"I guess it's not a conspiracy if you conspire openly and publicly."
I read that as a wringing of hands. I have felt the same way.
So last week I fled some of these various conspiracies of consciousness that we have come to live with in the City. I fled them entirely. I fled them to take a vacation, and also to promote a book I have on Kindle that I have told you about.
° ° ° ° °
First stop was Berkeley, which has long served for me as a peace pilgrimage site over the years. Although I never went to college there, Berkeley was one of two schools to which I applied, and had I not got into the other one at the last minute, I would have gone to Berkeley. And I certainly made up for not going there in the summers in the 1970's, when I hung out at Leopold's, on Telegraph, in Strawberry Canyon, around the Rose Garden, rode the Humphrey Go-Bart nearly daily, &c.
It's not 1978, and I'm not into nostalgia either. But I did like my life back then. It's 2011 now, and here's a photo of me from last week, in a full lotus at our rented cottage there. I put this photo in black and white because it reminded me so much of my 1970's days there, and also of a particular photo of the poet Gary Snyder up at Berkeley in the 1950's--and let's face it, I probably wouldn't be meditating in a backyard garden at Berkeley in the 20teens, nor even much around here, had I not spent so much time there in the late 1970's--which I wouldn't have done had I not been captivated in the 1970's by the idea that Snyder was doing this in the 1950's (by the way, Snyder's still very much alive and in his 80's, still in the Bay area, still writing poetry).
I hope you're not wondering what I'm like, but if you are, that's what I'm like when I'm not writing. And yes, I am otherwise completely inflexible, and yoga instructors generally mope when they see an inflexible guy go into a full lotus.
Here's another, in color, of what I was looking at while meditating, princess flower petals gathering around stepping stones.
Then we went to Big Sur. I was seeking peace there too.
I forgot to meditate while at Big Sur (I guess I'll have to go back!) but we went to Pfeiffer Beach (which is one of my favorite spots on the planet) and I did do some of my usual contemplation there. When I first went there, about thirty-three years ago, you had to hike through a thicket for two miles to get there. Now you drive a bumpy one-lane road through the thicket--it's really barely an improvement, but I have to admit at this age that I'm glad you don't have to walk such a long ways through a blind path anymore.
And this time while I was there, I encountered a couple of those improvised rock balancing sculptures such as the kind that you see on Tujunga Canyon near the golf course, or on Venice Beach--but here's one incorporating a huge piece of driftwood at Pfeiffer Big Sur...
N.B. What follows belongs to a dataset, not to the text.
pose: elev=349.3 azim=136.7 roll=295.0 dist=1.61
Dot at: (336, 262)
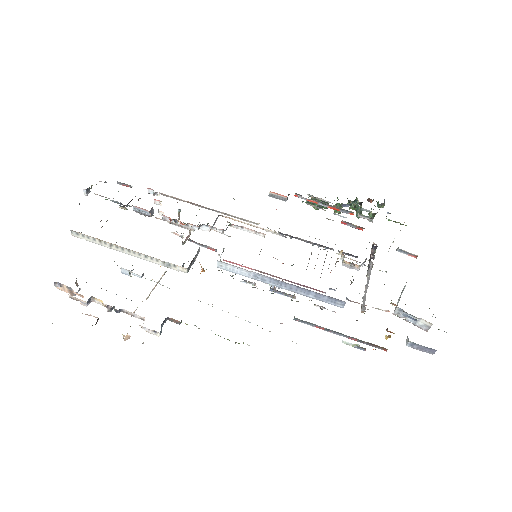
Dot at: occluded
It reminded me of a dead elephant seal we had seen on that very beach four years ago--a dead elephant seal, resurrected, full of life.
It was also a great pleasure to promote my book at the vaunted and ramshackle (and nearly empty) Henry Miller bookstore there (the Janus-like photo is of me looking one way and Henry on the back wall looking the other way--perhaps disdainfully but probably he is experiencing an unsettling flash of recognition too).
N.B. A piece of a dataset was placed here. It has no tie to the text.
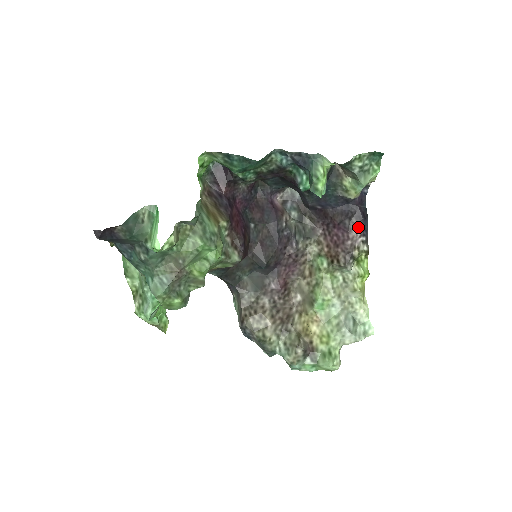
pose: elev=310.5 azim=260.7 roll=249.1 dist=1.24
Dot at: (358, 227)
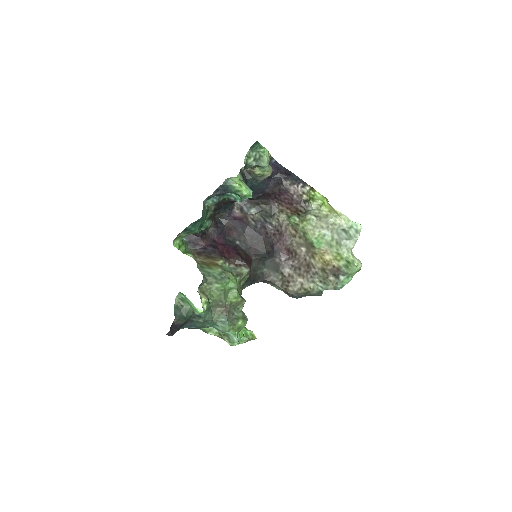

We then spent a night in San Luis Obispo, where people in a certain arts community always receive us very warmly. We are one of their conduits to LA, the big city, &c.--and we're probably pretty friendly even on top of that. As I've done poetry readings up there before, I was asked to read a poem about music in the middle of one of their musical performance nights (I declined--I thought their event should be about the musicians themselves). But I got a chance to recommend a label I know in Silver Lake (Dangerbird) to some of the musicians, and felt as though I had fulfilled my purpose there by doing so. I hope they follow up.
Did I raise my consciousness? I must have, because I came back not only undisturbed by all the conspiracies of consciousness that were so readily observable in the City, in my new state of heightened awareness--but I also came back actually admiring a Scott Johnson post...
When you come back from such a trip, you're reluctant to let all the zazen go. You want to keep holding onto it. I had a note from Ron Kaye, employing this very term that astonished me a year ago, "conspiracy of consciousness"...I saw the whole term differently--I even rinsed away its sinister elements entirely...I also saw a post about a Gift I liked..imaginative and writerly, not overly pedantic...and it all indeed continued to fit the zazen of the trek. You want to keep the tour-stops running a little longer; I have; I'm still in this zazen mode.